D’un point de vue social, je dirais même que mon frère - qui a, lui, plein de points de vue - est beaucoup plus dans le refus que moi qui serais plutôt dans l’acceptation, la curiosité, voire le doute, comme l’a expliqué ma mère à la mère d’un pote à moi, une fois. J’étais d’accord.

Je n’ai encore rien dit sur mon père. Ou presque.

Mon père a trente sept ans et est plutôt beau gosse - à en croire ce qu’en disaient les filles de mon autre lycée – d’où vous déduirez que mon frère l’est aussi - ce que les filles de mon lycée ne se sont jamais gênées de me dire non plus.

Moi, je ne sais pas si je suis beau gosse. Je sais que maman est une belle femme et que je lui ressemble. Mais ce qui est beau en fille, je ne sais pas ce que ça donne, en mec.

En tout cas, moi, on ne m’a jamais dit que j’étais beau gosse. Mais je ne suis pas certain qu’une fille l’ait déjà dit à Guillaume personnellement. En général, elles viennent me le dire à moi, sans doute dans l’espoir que je le lui répète, ce que de toute façon je m’abstiens de faire parce que je n’aime pas qu’il drague les filles de mon âge.

Il faudrait que je lui demande si une fille lui a déjà dit qu’elle me trouvait beau gosse.

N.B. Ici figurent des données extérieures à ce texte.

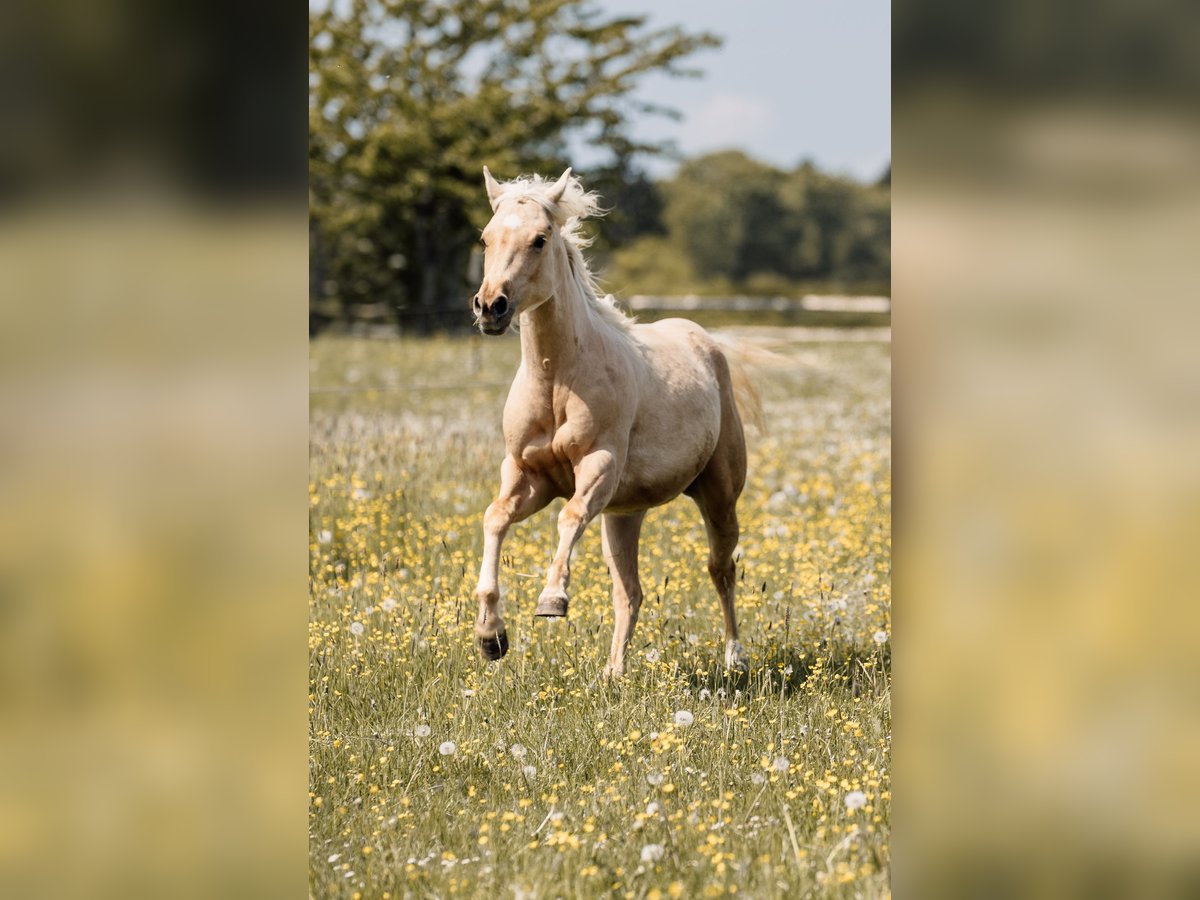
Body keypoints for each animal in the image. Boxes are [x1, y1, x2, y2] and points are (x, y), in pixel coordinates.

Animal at [469, 167, 762, 677]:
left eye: (540, 239)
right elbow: (495, 518)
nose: (491, 307)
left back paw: (735, 659)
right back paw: (613, 673)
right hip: (624, 515)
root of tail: (705, 342)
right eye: (486, 238)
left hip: (719, 494)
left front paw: (552, 600)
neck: (558, 380)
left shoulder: (598, 466)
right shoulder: (527, 475)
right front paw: (491, 637)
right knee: (630, 592)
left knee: (721, 569)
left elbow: (568, 518)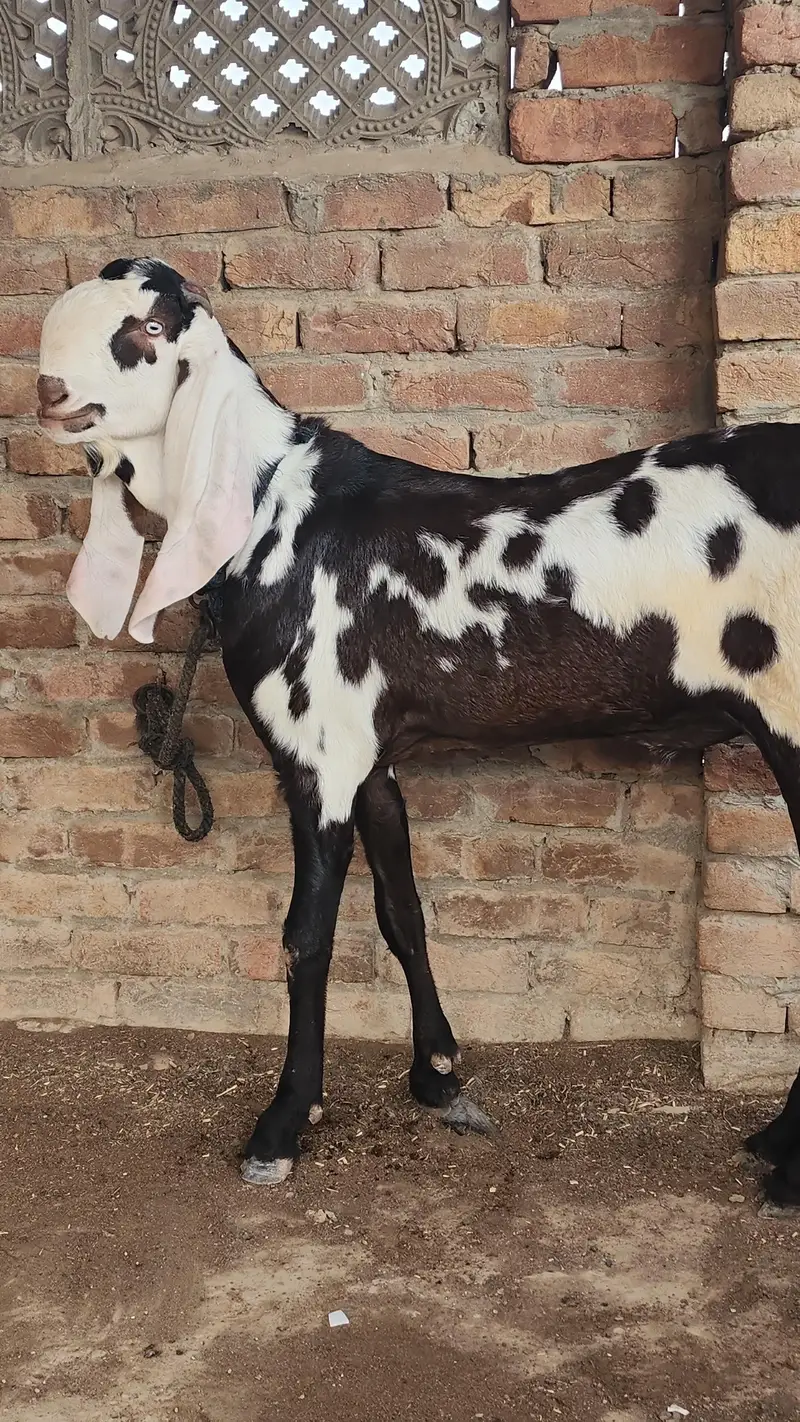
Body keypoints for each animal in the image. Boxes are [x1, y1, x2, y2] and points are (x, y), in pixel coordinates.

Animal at [37, 258, 800, 1205]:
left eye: (144, 331)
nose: (47, 391)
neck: (276, 516)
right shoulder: (366, 757)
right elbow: (402, 910)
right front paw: (437, 1074)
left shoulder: (316, 758)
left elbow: (307, 937)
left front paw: (283, 1125)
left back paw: (789, 1163)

Mais en fait, ça m’étonnerait vu que les filles qu’il fréquente ont plutôt son âge et qu’elles ne me regardent pas. Sauf après - comme si j’étais le service après vente - quand elles ont besoin de se faire consoler, si possible par quelqu’un de l’entourage pour pouvoir rester dans les parages et que moi, ça me fait doucement rigoler. Avant de se faire croquer, elles ne me disent même pas bonjour ! Par contre, elles disent toujours bonjour à mon père ! Comme quoi, aujourd’hui même la politesse répond aux lois du marché : rien n’est investi au hasard !

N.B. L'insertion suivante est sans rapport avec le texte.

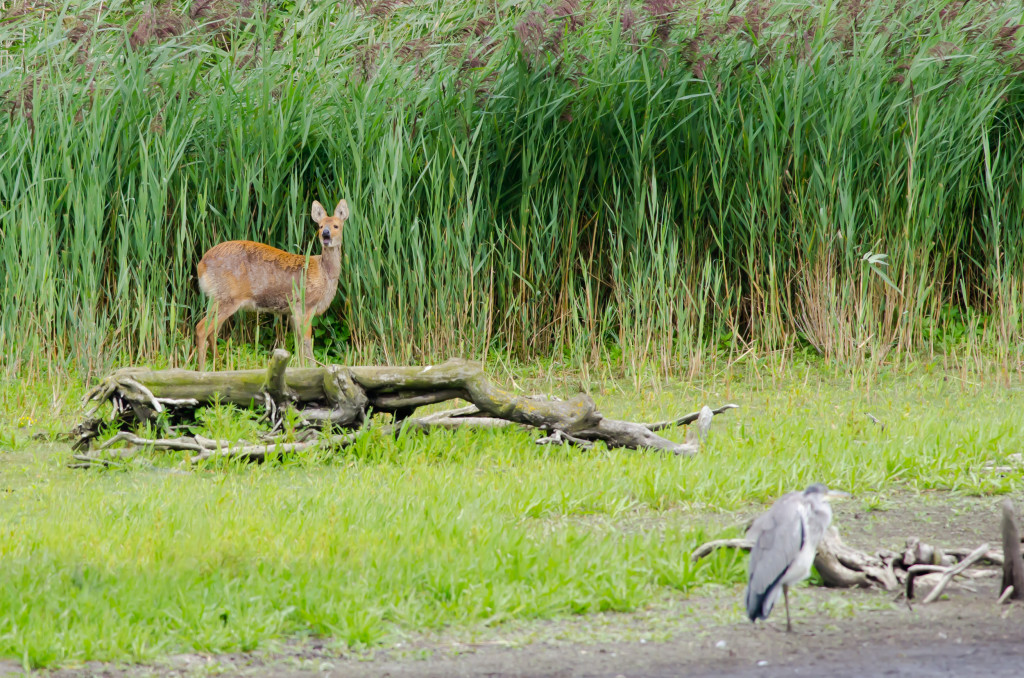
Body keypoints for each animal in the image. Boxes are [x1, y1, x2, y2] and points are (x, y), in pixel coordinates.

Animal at [193, 199, 350, 372]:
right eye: (320, 226)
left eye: (336, 225)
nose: (325, 234)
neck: (324, 273)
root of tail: (201, 265)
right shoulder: (305, 305)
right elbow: (306, 342)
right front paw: (311, 368)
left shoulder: (292, 312)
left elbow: (299, 344)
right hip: (227, 298)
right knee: (201, 329)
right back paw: (202, 370)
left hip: (218, 298)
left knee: (212, 333)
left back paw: (220, 366)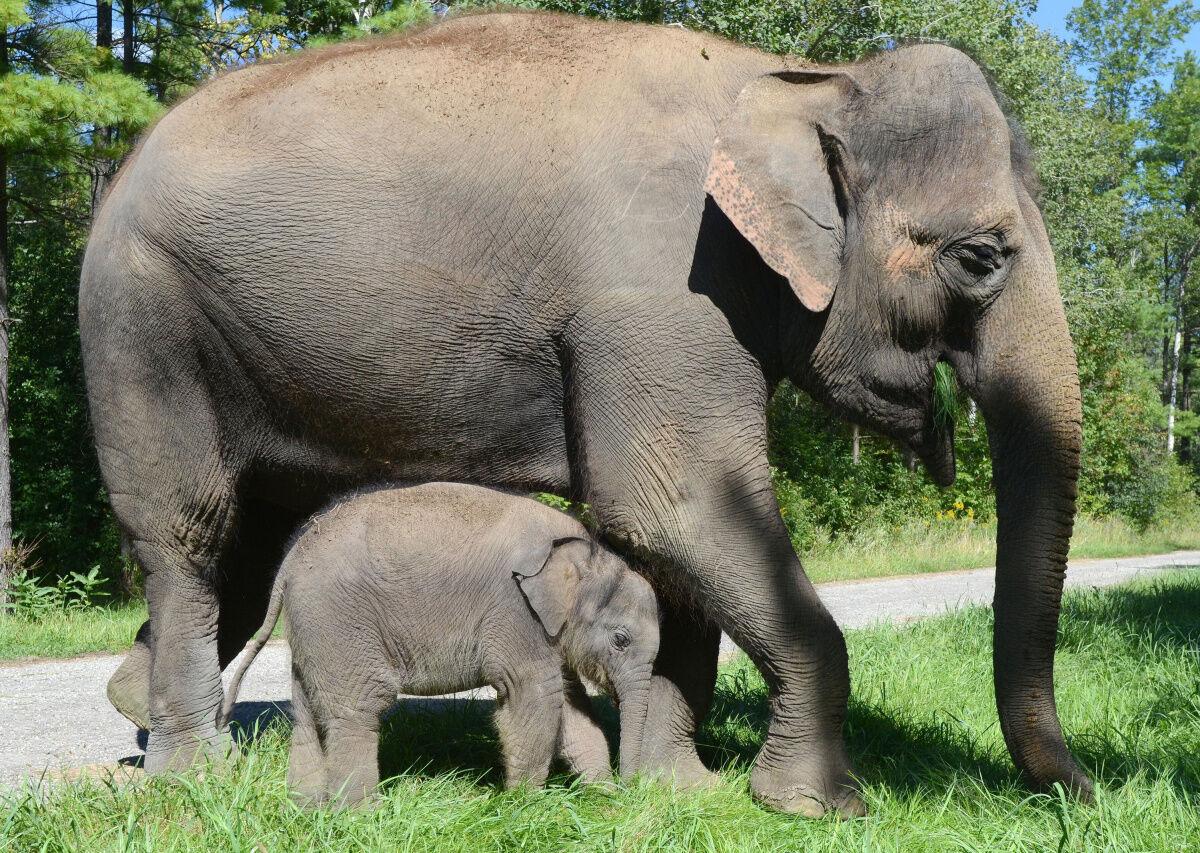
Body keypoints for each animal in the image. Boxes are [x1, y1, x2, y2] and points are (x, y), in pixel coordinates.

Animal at [220, 484, 662, 806]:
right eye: (620, 640)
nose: (632, 790)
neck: (587, 556)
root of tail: (289, 563)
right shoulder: (514, 611)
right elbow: (535, 695)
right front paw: (522, 807)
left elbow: (570, 704)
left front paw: (602, 800)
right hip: (338, 618)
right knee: (358, 706)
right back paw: (362, 817)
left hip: (312, 628)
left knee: (307, 712)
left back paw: (307, 809)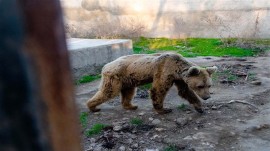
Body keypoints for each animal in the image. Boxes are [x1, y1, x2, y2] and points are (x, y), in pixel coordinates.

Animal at [86, 52, 217, 114]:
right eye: (200, 86)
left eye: (209, 85)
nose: (207, 97)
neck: (177, 69)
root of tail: (106, 65)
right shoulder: (165, 70)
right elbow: (159, 89)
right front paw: (163, 109)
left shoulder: (179, 79)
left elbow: (185, 91)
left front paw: (199, 107)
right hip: (115, 76)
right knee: (108, 92)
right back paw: (92, 107)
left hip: (128, 79)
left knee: (129, 92)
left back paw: (131, 106)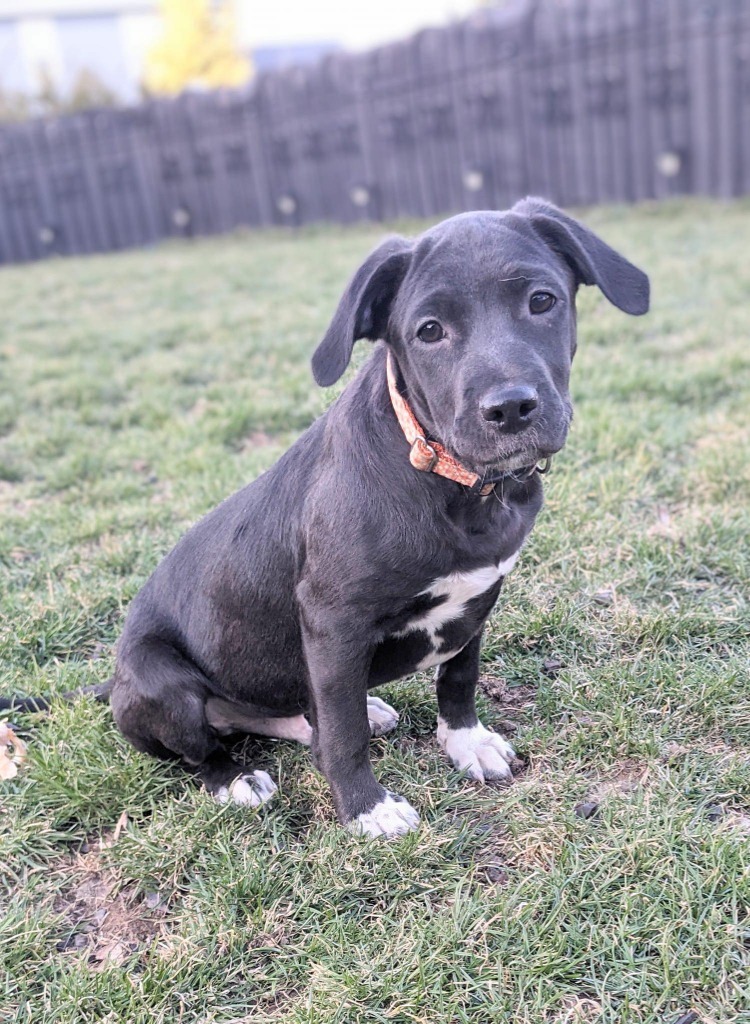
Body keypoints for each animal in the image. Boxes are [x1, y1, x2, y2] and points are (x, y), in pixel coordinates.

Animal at [1, 199, 651, 839]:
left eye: (542, 300)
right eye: (429, 332)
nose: (511, 408)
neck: (453, 481)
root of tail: (113, 682)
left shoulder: (481, 593)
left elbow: (458, 676)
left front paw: (467, 742)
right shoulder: (333, 620)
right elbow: (342, 733)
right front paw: (366, 807)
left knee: (282, 711)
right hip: (161, 679)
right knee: (205, 747)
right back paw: (234, 779)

De toute façon, les nanas, je n’en ai rien à secouer. Quand je vois papa qui est triste et Guillaume qui les croque comme des radis… Je ne suis pas très pressé d’y perdre autant de temps.

Remarquez, sûr que je préférerais faire pleurer les filles moi-même que de consoler toujours celles que Guillaume a fini de croquer parce que franchement, pour l’instant, je perds plus de temps à l’affaire que lui sans avoir jamais les plaisirs qui sont censés aller avec.

Mais je n’ai toujours pas dit ce que mon père faisait : il est directeur des ressources humaines dans une boîte qui a à voir avec des laboratoires pharmaceutiques. Je n’ai jamais réussi à en savoir davantage. Il parle de médicaments, de consultants, de conférences, voire de séminaires. Pour ce qui est de ce qu’il fait, lui, exactement là au milieu… !? Je sais que directeur en ressources humaines, ça veut dire que c’est lui qui embauche puis qui gère le personnel. Maintenant, de quel personnel il s’agit, ça… Mais ce n’est pas grave si je n’en sais pas plus, dit mon père quand je lui pose la question, parce que ce n’est pas très intéressant et que surtout, il n’a pas envie de m’expliquer.